72
9. Onderhoud en reiniging
• Koppel het product voor elke reinigingsbeurt los van de stroomvoorziening.
• Gebruik een droge, pluisvrije doek om het product te reinigen.
• Gebruik in geen geval agressieve reinigingsmiddelen, reinigingsalcohol of andere chemische oplosmiddelen, omdat
deze schade kunnen veroorzaken aan de behuizing of zelfs de werking aantasten.
10. Bedrijfsstoringen
De temperatuurregelaar werkt niet, de indicatielampjes lichten niet op
• Schakel de temperatuurregelaar in met een korte druk op knop "
".
• Controleer of de temperautuurregelaar door de netspanning van stroom wordt voorzien.
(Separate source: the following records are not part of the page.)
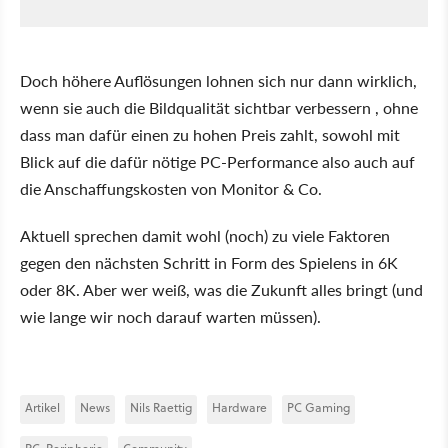
Doch höhere Auflösungen lohnen sich nur dann wirklich,
wenn sie auch die Bildqualität sichtbar verbessern , ohne
dass man dafür einen zu hohen Preis zahlt, sowohl mit
Blick auf die dafür nötige PC-Performance also auch auf
die Anschaffungskosten von Monitor & Co.
Aktuell sprechen damit wohl (noch) zu viele Faktoren
gegen den nächsten Schritt in Form des Spielens in 6K
oder 8K. Aber wer weiß, was die Zukunft alles bringt (und
wie lange wir noch darauf warten müssen).
Artikel
News
Nils Raettig
Hardware
PC Gaming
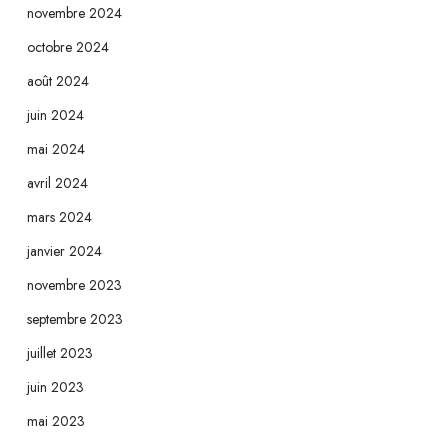
novembre 2024
octobre 2024
août 2024
juin 2024
mai 2024
avril 2024
mars 2024
janvier 2024
novembre 2023
septembre 2023
juillet 2023
juin 2023
mai 2023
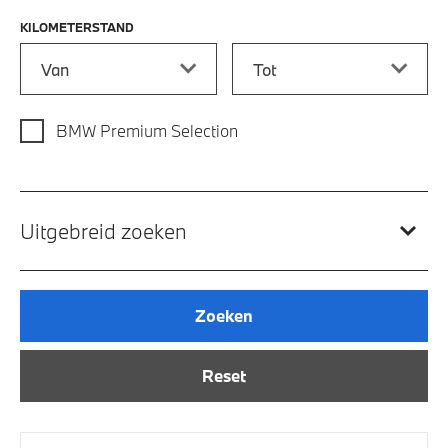
KILOMETERSTAND
Kilometerstand vanaf
Kilometerstand tot
BMW Premium Selection
Uitgebreid zoeken
Zoeken
Reset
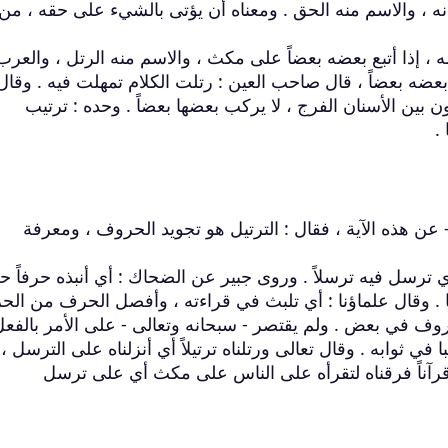
نه ، والاسم منه الحق . ومعناه أن يؤتى بالشيء على حقه ، من 
 ، إذا أتبع بعضه بعضاً على مكث ، والاسم منه الرتل ، والعرب
 بعضه بعضاً ، قال صاحب العين : رتلت الكلام تمهلت فيه . وقال
 بين الأسنان الفرج ، لا يركب بعضها بعضاً . وحده : ترتيب
.
ن هذه الآية ، فقال : الترتيل هو تجويد الحروف ، ومعرفة
 ترسل فيه ترسلاً . وروى جبير عن الضحاك : أي أنبذه حرفاً حرف
ا . وقال علماؤنا : أي تلبث في قراءته ، وأفصل الحرف من ال
وف في بعض . ولم يقتصر - سبحانه وتعالى - على الأمر بالفعل
في ثوابه . وقال تعالى ورتلناه ترتيلاً أي أنزلناه على الترسل ،
قرآناً فرقناه لتقرأه على الناس على مكث أي على ترسل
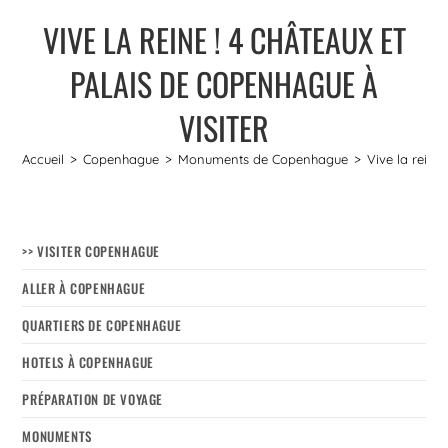
VIVE LA REINE ! 4 CHÂTEAUX ET
PALAIS DE COPENHAGUE À
VISITER
Accueil
>
Copenhague
>
Monuments de Copenhague
>
Vive la reine
>> VISITER COPENHAGUE
ALLER À COPENHAGUE
QUARTIERS DE COPENHAGUE
HOTELS À COPENHAGUE
PRÉPARATION DE VOYAGE
MONUMENTS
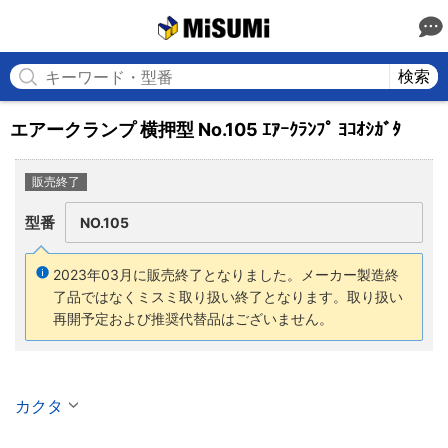
MISUMI
検索
エアークランプ 横押型 No.105 ｴｱｰｸﾗﾝﾌﾟ ﾖｺｵｼｶﾞﾀ
販売終了
型番
NO.105
2023年03月に販売終了となりました。メーカー製造終
了品ではなくミスミ取り扱い終了となります。取り扱い
再開予定および推奨代替品はございません。
カクタ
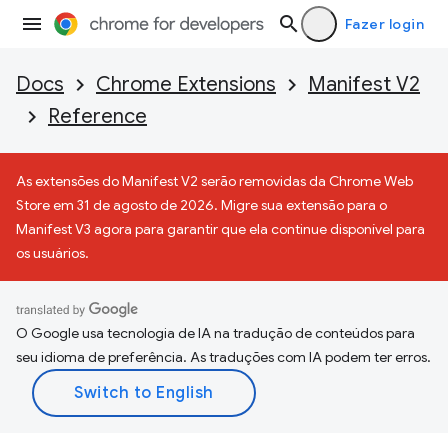
Fazer login
Docs
Chrome Extensions
Manifest V2
Reference
As extensões do Manifest V2 serão removidas da Chrome Web
Store em 31 de agosto de 2026. Migre sua extensão para o
Manifest V3 agora para garantir que ela continue disponível para
os usuários.
O Google usa tecnologia de IA na tradução de conteúdos para
seu idioma de preferência. As traduções com IA podem ter erros.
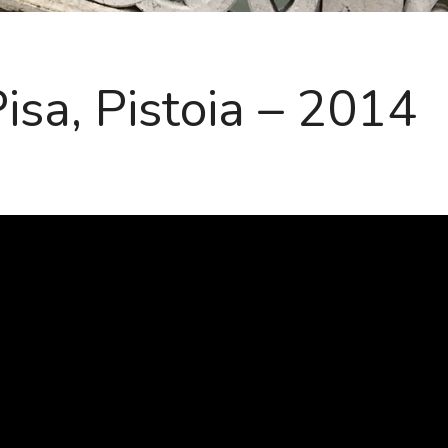
isa, Pistoia – 2014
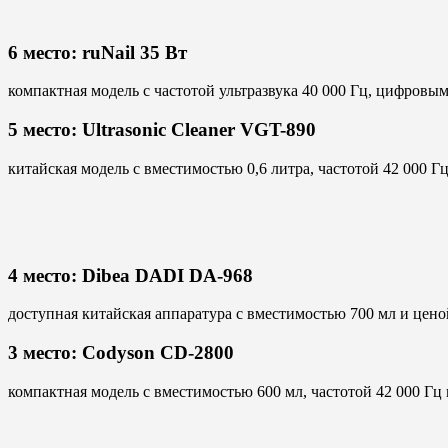
6 место: ruNail 35 Вт
компактная модель с частотой ультразвука 40 000 Гц, цифровы
5 место: Ultrasonic Cleaner VGT-890
китайская модель с вместимостью 0,6 литра, частотой 42 000 Г
4 место: Dibea DADI DA-968
доступная китайская аппаратура с вместимостью 700 мл и цено
3 место: Codyson CD-2800
компактная модель с вместимостью 600 мл, частотой 42 000 Гц 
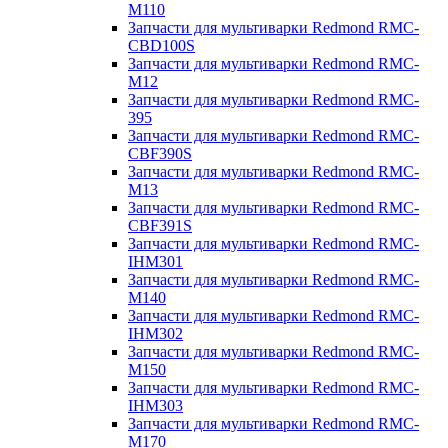
M110
Запчасти для мультиварки Redmond RMC-
CBD100S
Запчасти для мультиварки Redmond RMC-
M12
Запчасти для мультиварки Redmond RMC-
395
Запчасти для мультиварки Redmond RMC-
CBF390S
Запчасти для мультиварки Redmond RMC-
M13
Запчасти для мультиварки Redmond RMC-
CBF391S
Запчасти для мультиварки Redmond RMC-
IHM301
Запчасти для мультиварки Redmond RMC-
M140
Запчасти для мультиварки Redmond RMC-
IHM302
Запчасти для мультиварки Redmond RMC-
M150
Запчасти для мультиварки Redmond RMC-
IHM303
Запчасти для мультиварки Redmond RMC-
M170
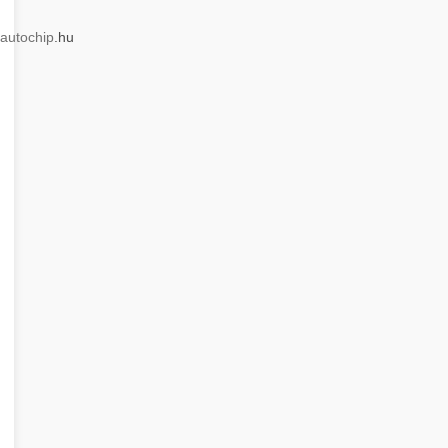
autochip
.hu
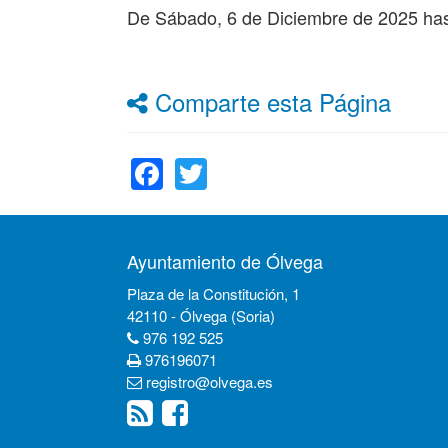
De
Sábado, 6 de Diciembre de 2025
ha
Comparte esta Página
Facebook
Twitter
Ayuntamiento de Ólvega
Plaza de la Constitución, 1
42110 - Ólvega (Soria)
976 192 525
976196071
registro@olvega.es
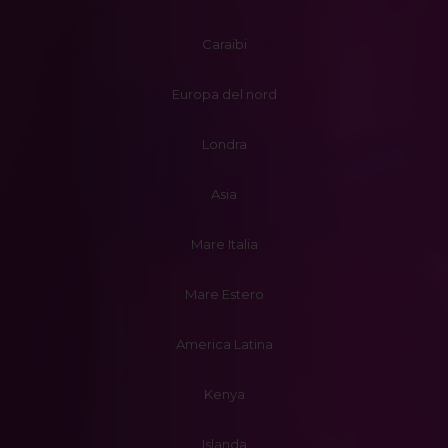
Caraibi
Europa del nord
Londra
Asia
Mare Italia
Mare Estero
America Latina
Kenya
Islanda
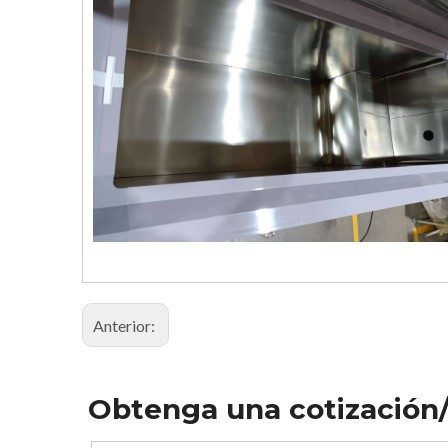
Anterior:
Obtenga una cotización/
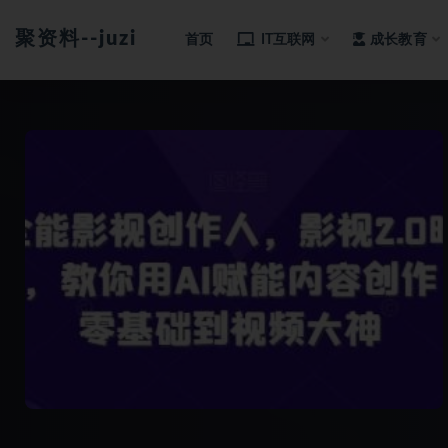
聚资料--juziliao.com--全网资料整合平台
首页
IT互联网
成长教育
全部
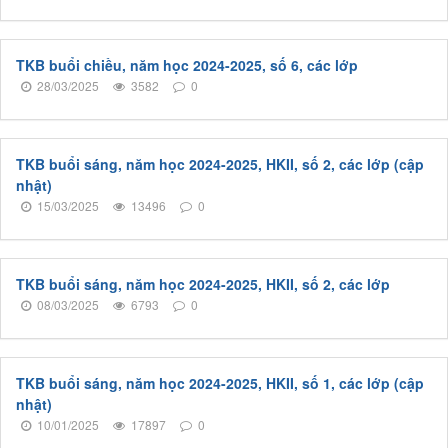
TKB buổi chiều, năm học 2024-2025, số 6, các lớp
28/03/2025
3582
0
TKB buổi sáng, năm học 2024-2025, HKII, số 2, các lớp (cập
nhật)
15/03/2025
13496
0
TKB buổi sáng, năm học 2024-2025, HKII, số 2, các lớp
08/03/2025
6793
0
TKB buổi sáng, năm học 2024-2025, HKII, số 1, các lớp (cập
nhật)
10/01/2025
17897
0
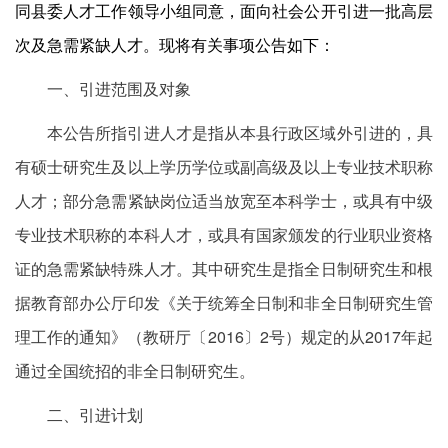
同县委人才工作领导小组同意，面向社会公开引进一批高层
次及急需紧缺人才。现将有关事项公告如下：
一、引进范围及对象
本公告所指引进人才是指从本县行政区域外引进的，具
有硕士研究生及以上学历学位或副高级及以上专业技术职称
人才；部分急需紧缺岗位适当放宽至本科学士，或具有中级
专业技术职称的本科人才，或具有国家颁发的行业职业资格
证的急需紧缺特殊人才。其中研究生是指全日制研究生和根
据教育部办公厅印发《关于统筹全日制和非全日制研究生管
理工作的通知》（教研厅〔2016〕2号）规定的从2017年起
通过全国统招的非全日制研究生。
二、引进计划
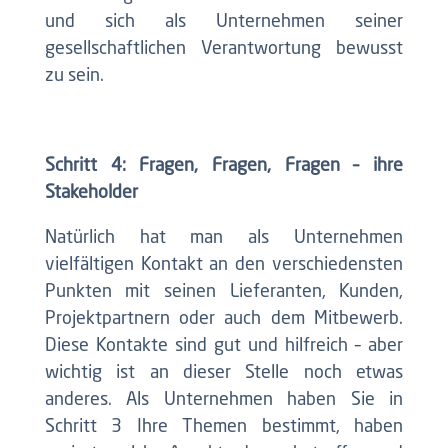
und sich als Unternehmen seiner
gesellschaftlichen Verantwortung bewusst
zu sein.
Schritt 4: Fragen, Fragen, Fragen – ihre
Stakeholder
Natürlich hat man als Unternehmen
vielfältigen Kontakt an den verschiedensten
Punkten mit seinen Lieferanten, Kunden,
Projektpartnern oder auch dem Mitbewerb.
Diese Kontakte sind gut und hilfreich – aber
wichtig ist an dieser Stelle noch etwas
anderes. Als Unternehmen haben Sie in
Schritt 3 Ihre Themen bestimmt, haben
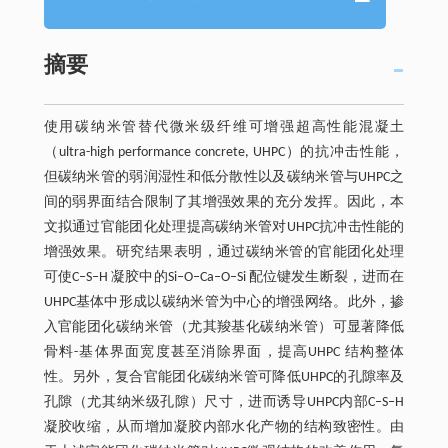
摘要
使用碳纳米管替代微米级纤维可增强超高性能混凝土
（ultra-high performance concrete, UHPC）的抗冲击性能，
但碳纳米管的弱润湿性和低分散性以及碳纳米管与UHPC之
间的弱界面结合限制了其增强效果的充分发挥。因此，本
文拟通过官能团化处理提高碳纳米管对UHPC抗冲击性能的
增强效果。研究结果表明，通过碳纳米管的官能团化处理
可使C‒S‒H 凝胶中的Si‒O‒Ca‒O‒Si 配位键发生断裂，进而在
UHPC基体中形成以碳纳米管为中心的增强网络。此外，掺
入官能团化碳纳米管（尤其羧基化碳纳米管）可显著降低
骨料-基体界面宽度甚至消除界面，提高UHPC 结构整体
性。另外，复合官能团化碳纳米管可降低UHPC的孔隙率及
孔隙（尤其纳米级孔隙）尺寸，进而诱导UHPC内部C‒S‒H
凝胶收缩，从而增加凝胶内部水化产物的结构致密性。由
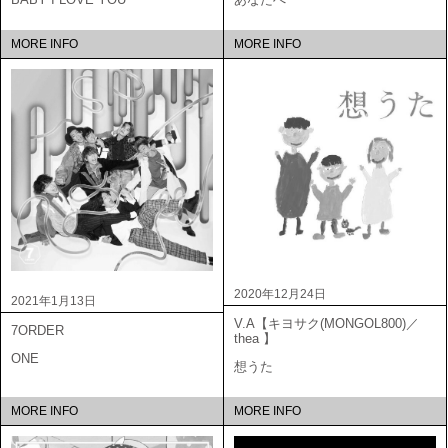
MORE INFO
MORE INFO
2020年12月24日
2021年1月13日
V.A【キヨサク(MONGOL800)／
7ORDER
thea 】
ONE
想うた
MORE INFO
MORE INFO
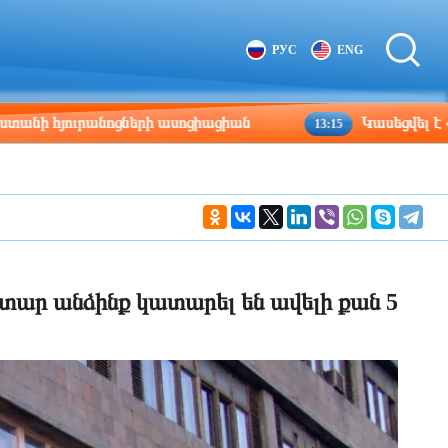
Tbilisi
Moscow
РУС
ENG
13:48
12:48
րանոցների ասոցիացիան
Կասեցվել է «Ծիրան» ս
13:15
ր անձինք կատարել են ավելի քան 5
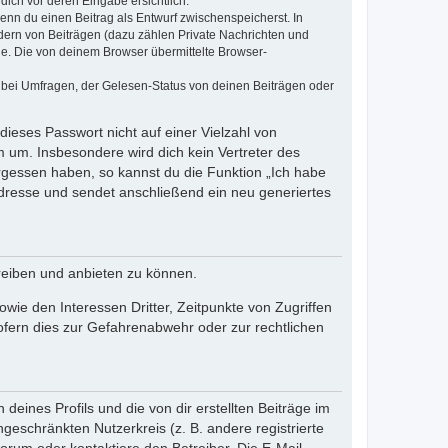
dich vor deren Eingabe ersichtlich.
wenn du einen Beitrag als Entwurf zwischenspeicherst. In
dern von Beiträgen (dazu zählen Private Nachrichten und
e. Die von deinem Browser übermittelte Browser-
 bei Umfragen, der Gelesen-Status von deinen Beiträgen oder
dieses Passwort nicht auf einer Vielzahl von
 um. Insbesondere wird dich kein Vertreter des
ergessen haben, so kannst du die Funktion „Ich habe
resse und sendet anschließend ein neu generiertes
reiben und anbieten zu können.
ie den Interessen Dritter, Zeitpunkte von Zugriffen
fern dies zur Gefahrenabwehr oder zur rechtlichen
eines Profils und die von dir erstellten Beiträge im
ngeschränkten Nutzerkreis (z. B. andere registrierte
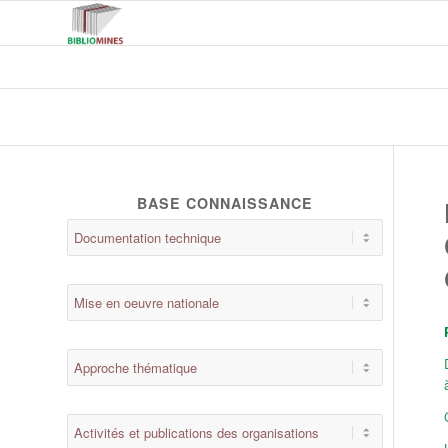
BASE CONNAISSANCE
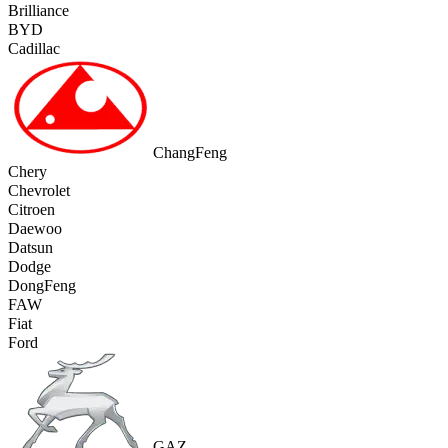
Brilliance
BYD
Cadillac
ChangFeng
Chery
Chevrolet
Citroen
Daewoo
Datsun
Dodge
DongFeng
FAW
Fiat
Ford
GAZ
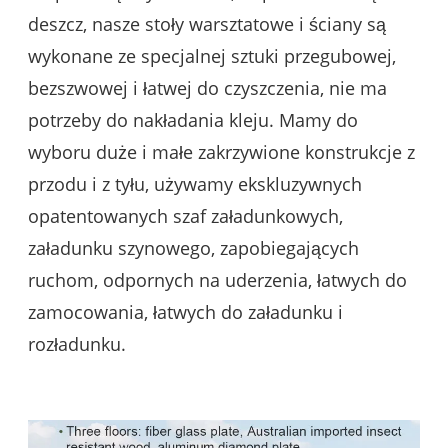
deszcz, nasze stoły warsztatowe i ściany są
wykonane ze specjalnej sztuki przegubowej,
bezszwowej i łatwej do czyszczenia, nie ma
potrzeby do nakładania kleju. Mamy do
wyboru duże i małe zakrzywione konstrukcje z
przodu i z tyłu, używamy ekskluzywnych
opatentowanych szaf załadunkowych,
załadunku szynowego, zapobiegających
ruchom, odpornych na uderzenia, łatwych do
zamocowania, łatwych do załadunku i
rozładunku.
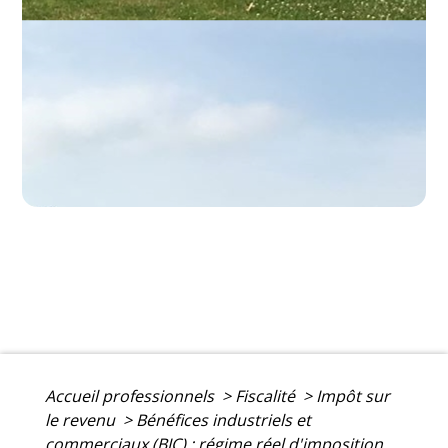
Accueil professionnels
>
Fiscalité
>
Impôt sur
le revenu
>
Bénéfices industriels et
commerciaux (BIC) : régime réel d'imposition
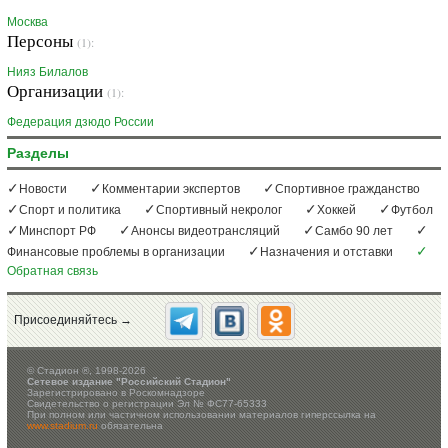
Москва
Персоны
(1):
Нияз Билалов
Организации
(1):
Федерация дзюдо России
Разделы
Новости
Комментарии экспертов
Спортивное гражданство
Спорт и политика
Спортивный некролог
Хоккей
Футбол
Минспорт РФ
Анонсы видеотрансляций
Самбо 90 лет
Финансовые проблемы в организации
Назначения и отставки
Обратная связь
Присоединяйтесь →
©
Стадион ®, 1998-2026
Сетевое издание "Российский Стадион"
Зарегистрировано в Роскомнадзоре
Свидетельство о регистрации Эл № ФС77-65333
При полном или частичном использовании материалов гиперссылка на
www.stadium.ru
обязательна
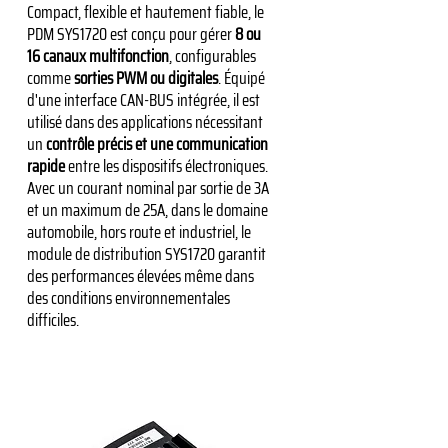
Compact, flexible et hautement fiable, le
PDM SYS1720 est conçu pour gérer
8 ou
16 canaux multifonction
, configurables
comme
sorties PWM ou digitales
. Équipé
d'une interface CAN-BUS intégrée, il est
utilisé dans des applications nécessitant
un
contrôle précis et une communication
rapide
entre les dispositifs électroniques.
Avec un courant nominal par sortie de 3A
et un maximum de 25A, dans le domaine
automobile, hors route et industriel, le
module de distribution SYS1720 garantit
des performances élevées même dans
des conditions environnementales
difficiles.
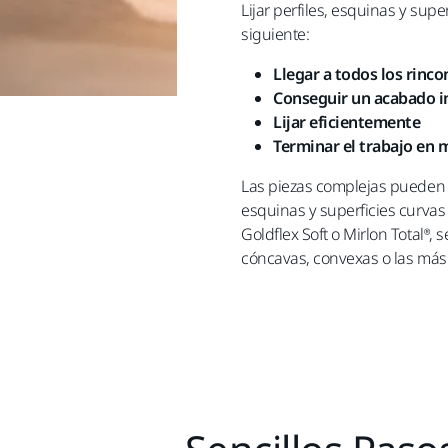
Lijar perfiles, esquinas y sup
siguiente:
Llegar a todos los rinco
Conseguir un acabado 
Lijar eficientemente
Terminar el trabajo en
Las piezas complejas pueden li
esquinas y superficies curvas
Goldflex Soft o Mirlon Total®, 
cóncavas, convexas o las más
Voor u de behuizing van de temperatuurregelaar opent en naar de oorzaak zoekt, ontkoppelt u de temper-
atuurregelaar en de aangesloten apparaten aan alle polen van de netspanning! In het andere geval bestaat
levensgevaar door een elektrische schok!
Het aangesloten koel- en/of verwarmingsapparaat werkt niet
• Schakel de temperatuurregelaar in met een korte druk op knop "
".
• De temperatuurregelaar werkt na het inschakelen of aansluiten aan de netspanning pas na afloop van de in functie
"F4" ingestelde tijd (basisinstelling 3 minuten).
• Controleer de instellingen in het systeem set-up en de instelling van de gewenste temperatuurwaarde.
• Controleer of de bekabeling in het interieur van de temperatuurregelaar juist is.
Voor u de behuizing van de temperatuurregelaar opent en naar de oorzaak zoekt, ontkoppelt u de temper-
atuurregelaar en de aangesloten apparaten aan alle polen van de netspanning! In het andere geval bestaat
levensgevaar door een elektrische schok!